To meet the demands of February 14th – a date that never changes – shipments of red (and also white and pink) roses from their South American origins to their North American destinations must begin at the end of January. So, the growing cycle must commence roughly 80 days prior to that.
Destruction and Rebirth: The Circle of (Floral) Life
It is a cycle, like many in agriculture, which begins with destruction. At the end of cycle that precedes Valentine’s Day shipping, growers carefully prune away the stems. This elimination causes new buds to push at the base so that healthy new stems can form. In fact, one pruned stem can clear the way for up to 2.5 fresh ones, on average.
However, with red roses as a primary desired outcome for February 14th, this means that a huge percentage of red-bearing plants are pruned and out of commission from mid-November onward.
So, why don’t they simply adjust the production schedule, grow more red roses, and prune them in, say, late September for Christmas delivery? As the captain of the Titanic might have explained, a course correction isn’t easy for a boat this big!

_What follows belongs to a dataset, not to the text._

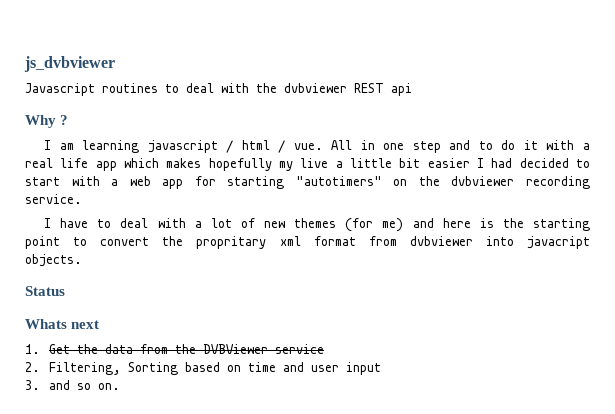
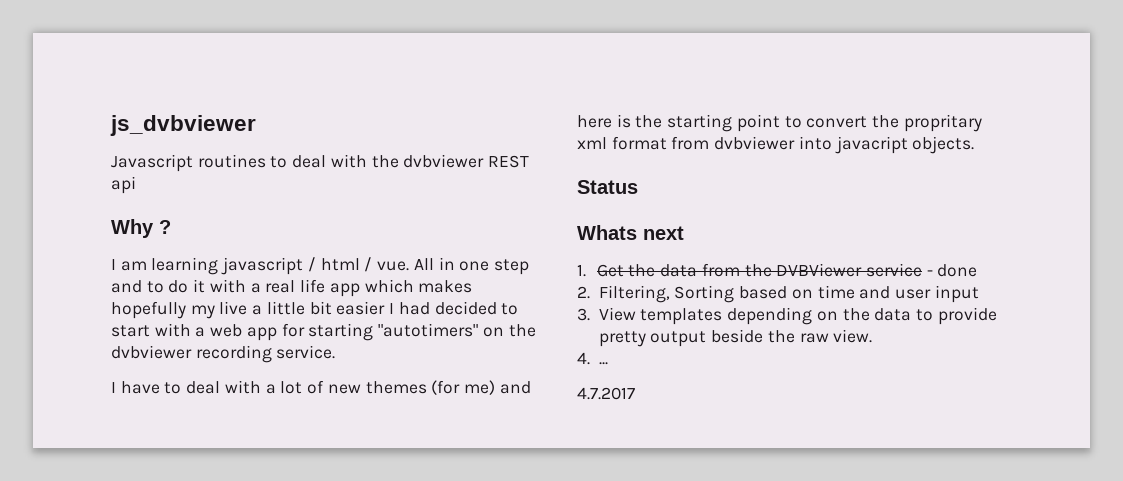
(324, 349) none -> [926,264,978,277] - done
[48,380,120,390] and so on. -> [598,307,997,325] [598,329,873,347] [577,352,608,365] [577,387,635,400] View templates depending on the data to provide pretty output beside the raw view. // 4. ... // 4.7.2017

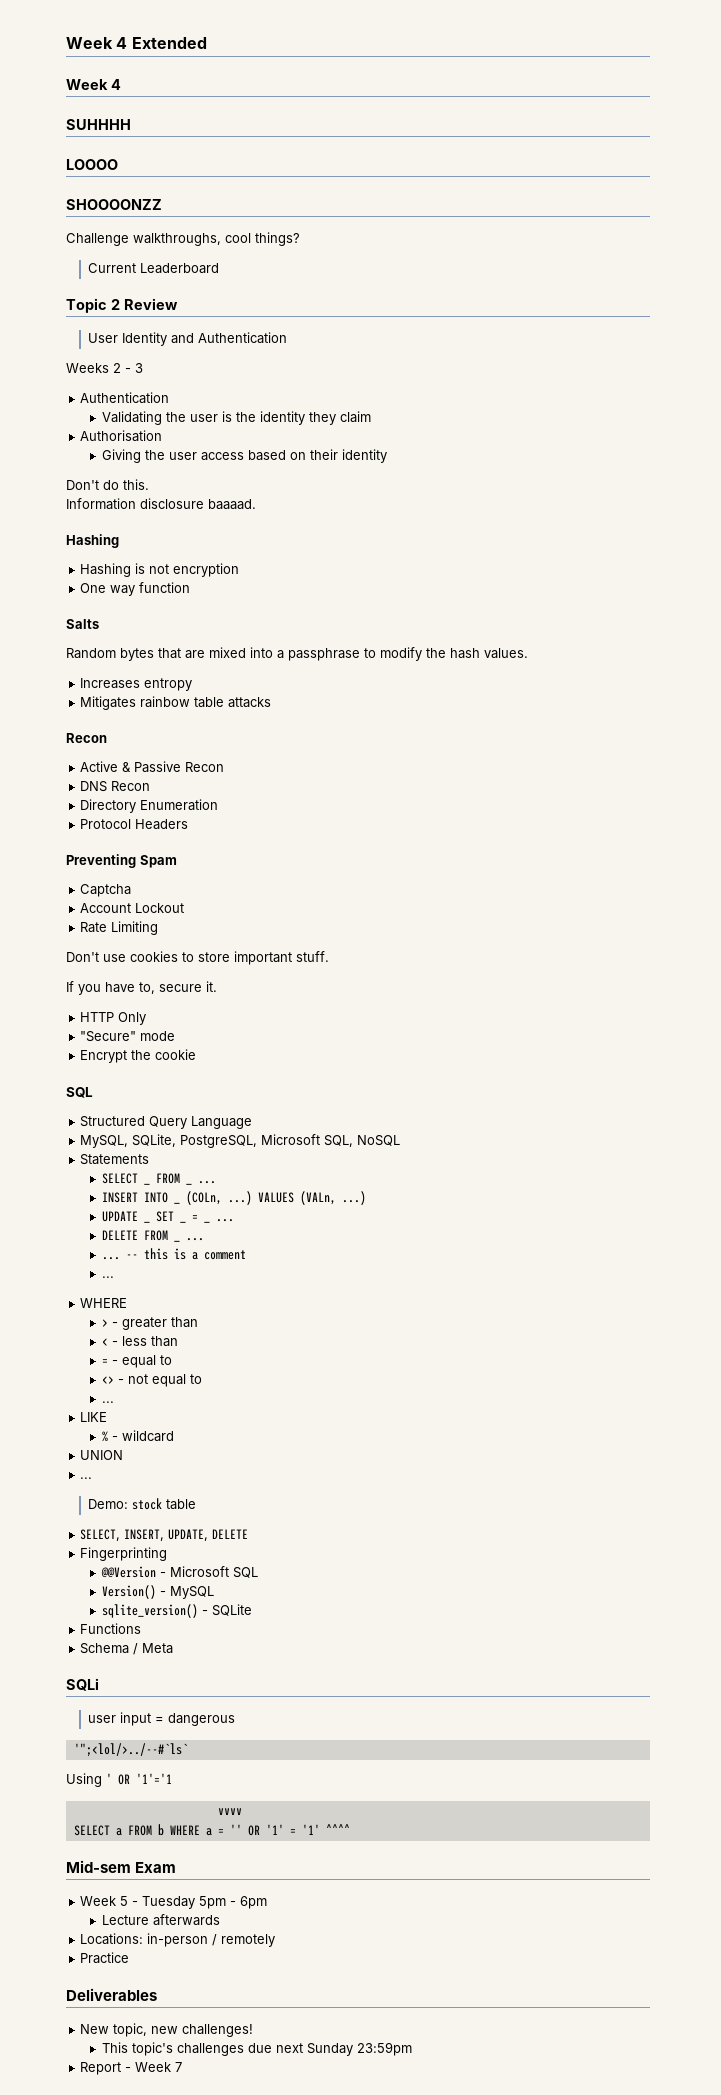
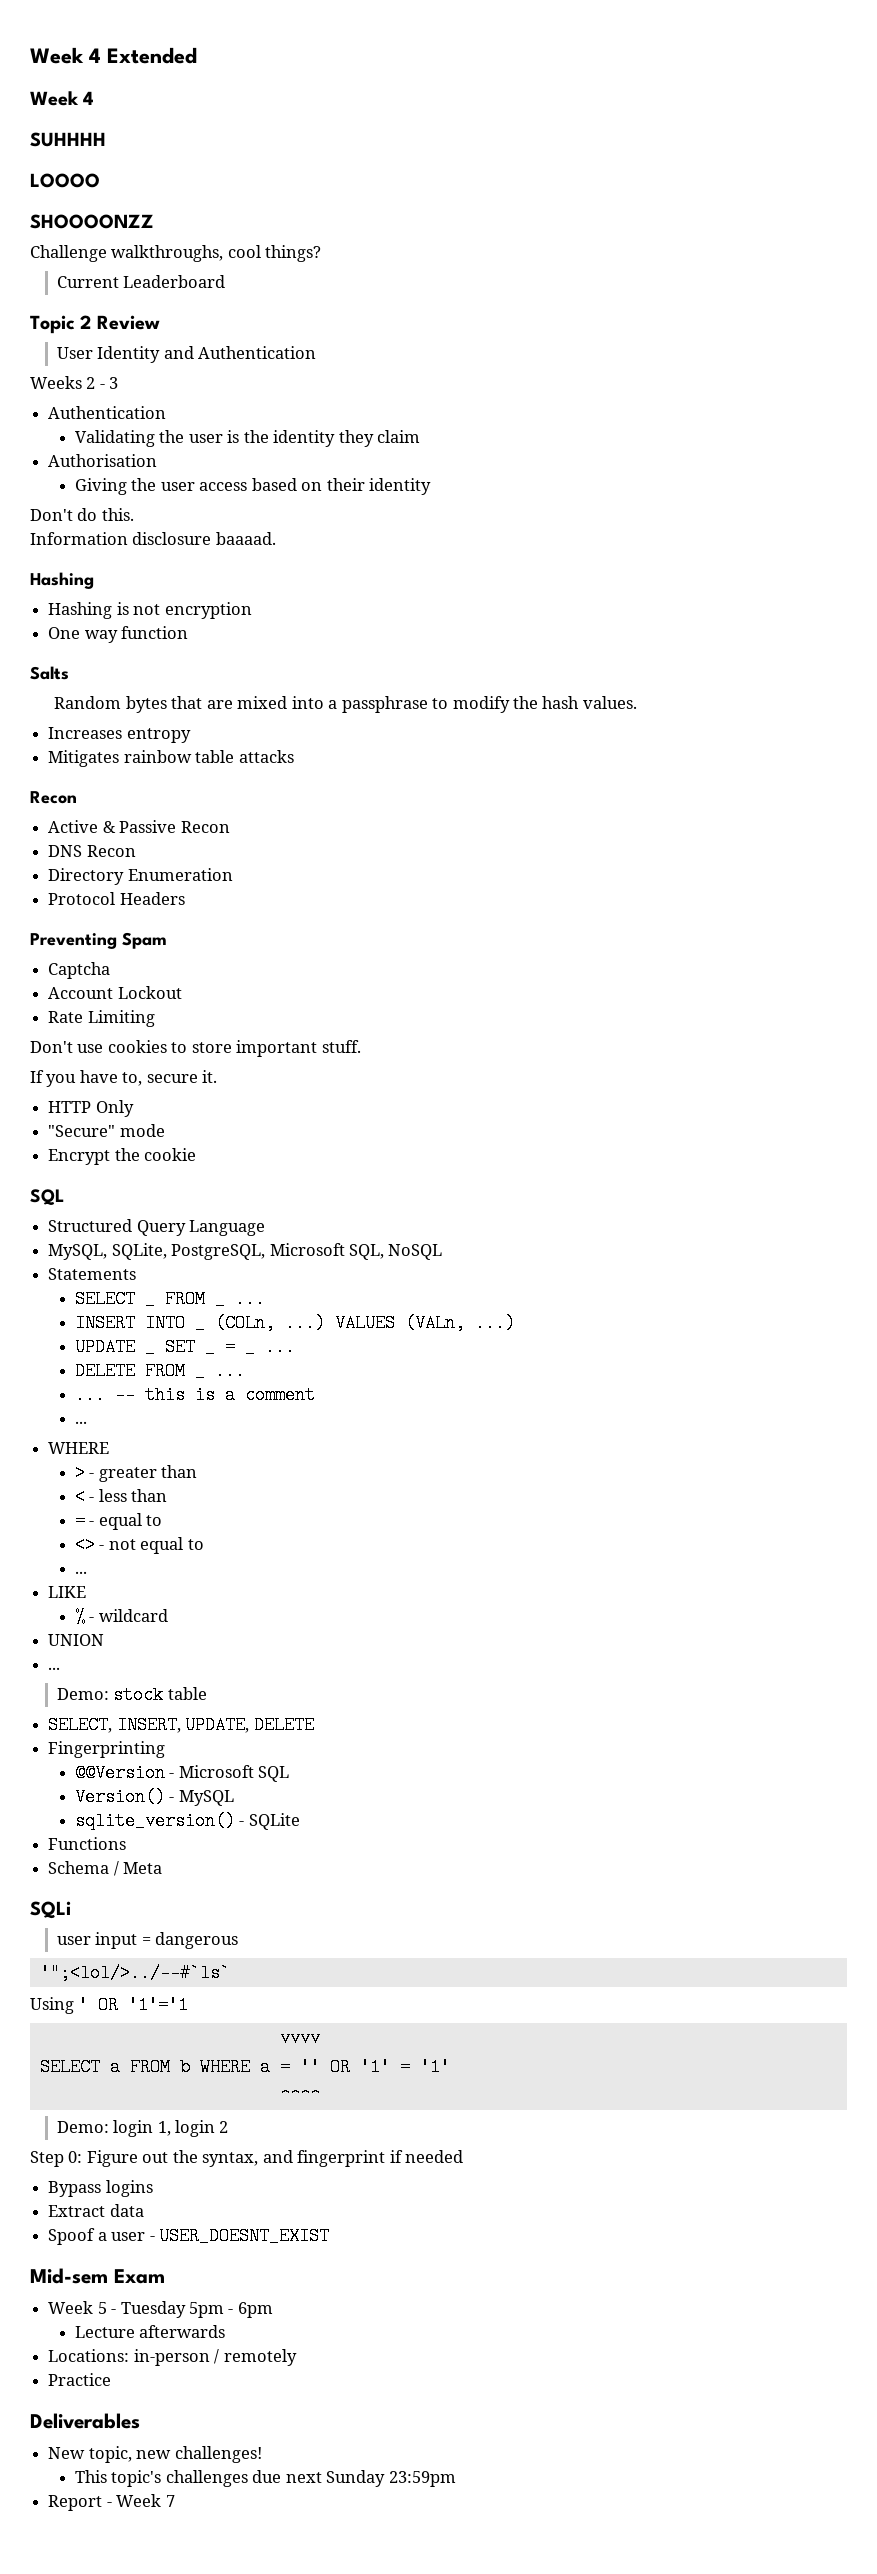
(320, 1829) none -> (450, 2067) //
(350, 1829) none -> [56,2120,229,2137] [30,2150,464,2167] [48,2180,153,2197] [48,2204,144,2217] [48,2227,329,2245] // Demo: login 1, login 2 // Step 0: Figure out the syntax, and fingerprint if needed // Bypass logins // Extract data // Spoof a user - USER_DOESNT_EXIST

As it stands, this massive rose-growing effort is designed to meet the typical demand for Valentine’s Day, allow for excess demand, and also attempt to allow to the normal disruptions in growing conditions such as rainfall, temperature, and sunlight. Basically, the Valentine Vortex pulls in the available production resources from every direction.
Economies of Scale
As for demand, the biggest floral powers set the tone, just like any other business. Large supermarket chains have contracts with growers that clearly spell out the massive volume of roses they will buy and what they will pay during the Valentine's Day season. These terms and conditions are set a year or more in advance. Meanwhile, wholesalers typically have standing orders with growers or bouquet operations, where they also commit to taking a certain volume of flowers each year. They also agree upon the amount of extra volume they can purchase and the price. The idea is to create a sense of price and supply stability in the market. And those who fail to plan may find themselves in a panic-buying situation where they are charged whatever the market will bear – IF they can find any extra product on the market.
What will the market bear this year? Understandably, growers are interested in finding out, not to take advantage of market conditions, but merely to survive. They have spent the last 80 profitless days coaxing vast greenhouses of bare, pruned rose bushes into (hopefully) profitable fruition. And soon, they must hire an army of workers – double, triple and even quadruple their typical payroll - to harvest, grade, and pack the stems. They must use extra warehouse space, extra trucks, and even chartered airplanes if necessary to get a highly perishable item to market in time. After all of this effort and expense, it is understandable that they might wish to balance supply and demand to achieve the best return.
So, the next time a Holiday customer speaks out of frustration at your lack of red roses for Christmas, take the time to not merely commiserate nor shift the blame elsewhere in the flower chain. Take time to add a little value and truly educate the customer about a little-known facet of this business of ours.